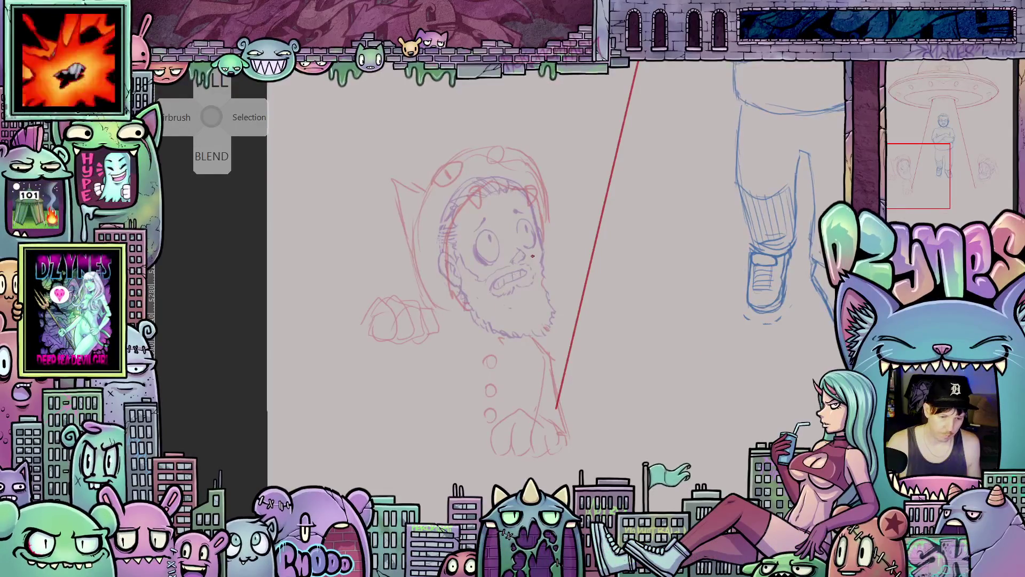
pyautogui.scroll(2, 533, 257)
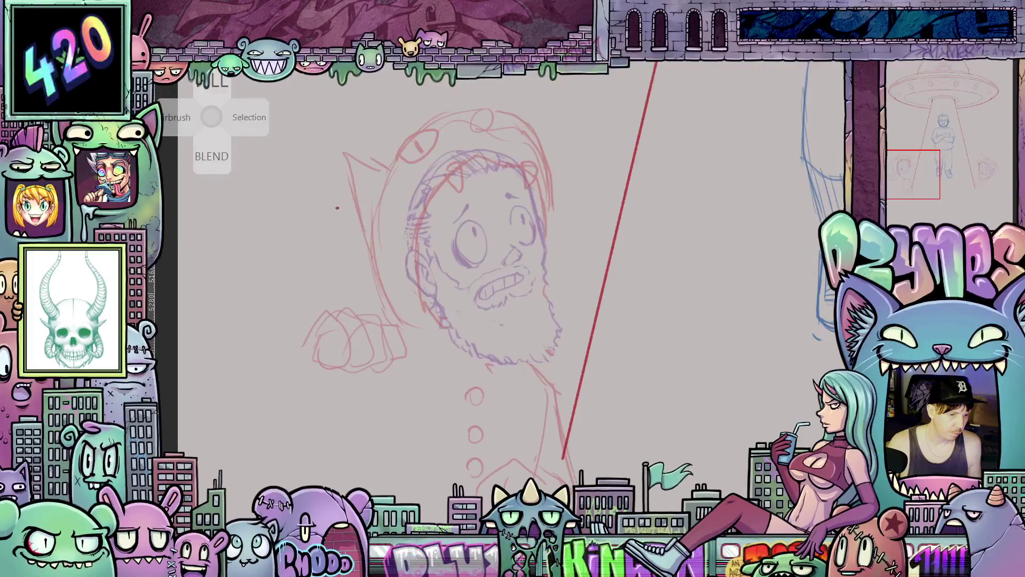
pyautogui.scroll(1, 509, 257)
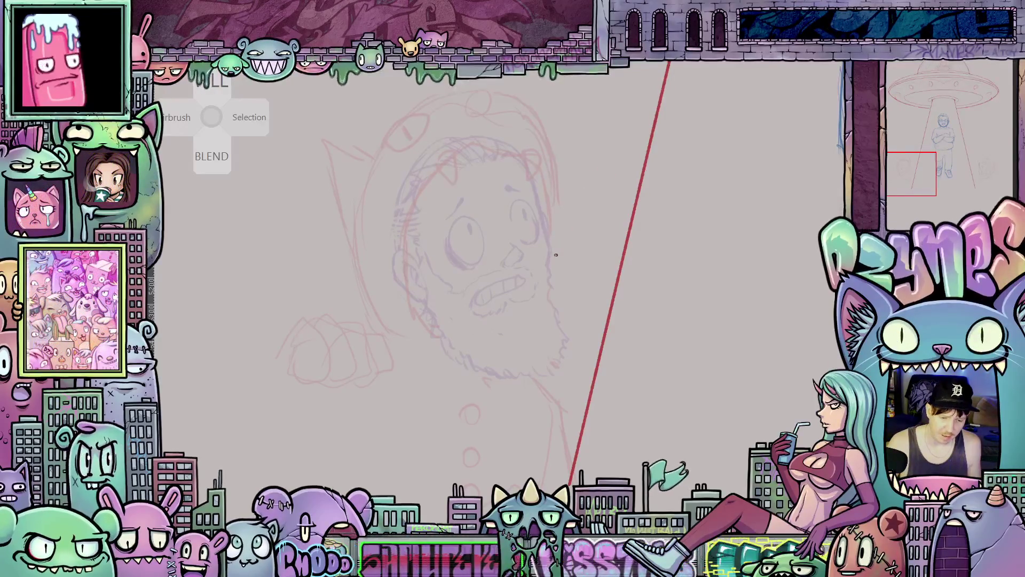
pyautogui.scroll(2, 556, 255)
# Pan and zoom so the hooded man's face sketch sits large and centred
pyautogui.moveTo(544, 284)
pyautogui.mouseDown()
pyautogui.moveTo(571, 299)
pyautogui.moveTo(595, 345)
pyautogui.mouseUp()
==================================================
**Problem requirements**:
Your copy should match the records above exactly, apart from the pictures, which stay out.

**Exercise solution**:
pyautogui.scroll(2, 533, 257)
pyautogui.scroll(1, 509, 257)
pyautogui.scroll(2, 556, 255)
# Pan and zoom so the hooded man's face sketch sits large and centred
pyautogui.moveTo(544, 284)
pyautogui.mouseDown()
pyautogui.moveTo(571, 299)
pyautogui.moveTo(595, 345)
pyautogui.mouseUp()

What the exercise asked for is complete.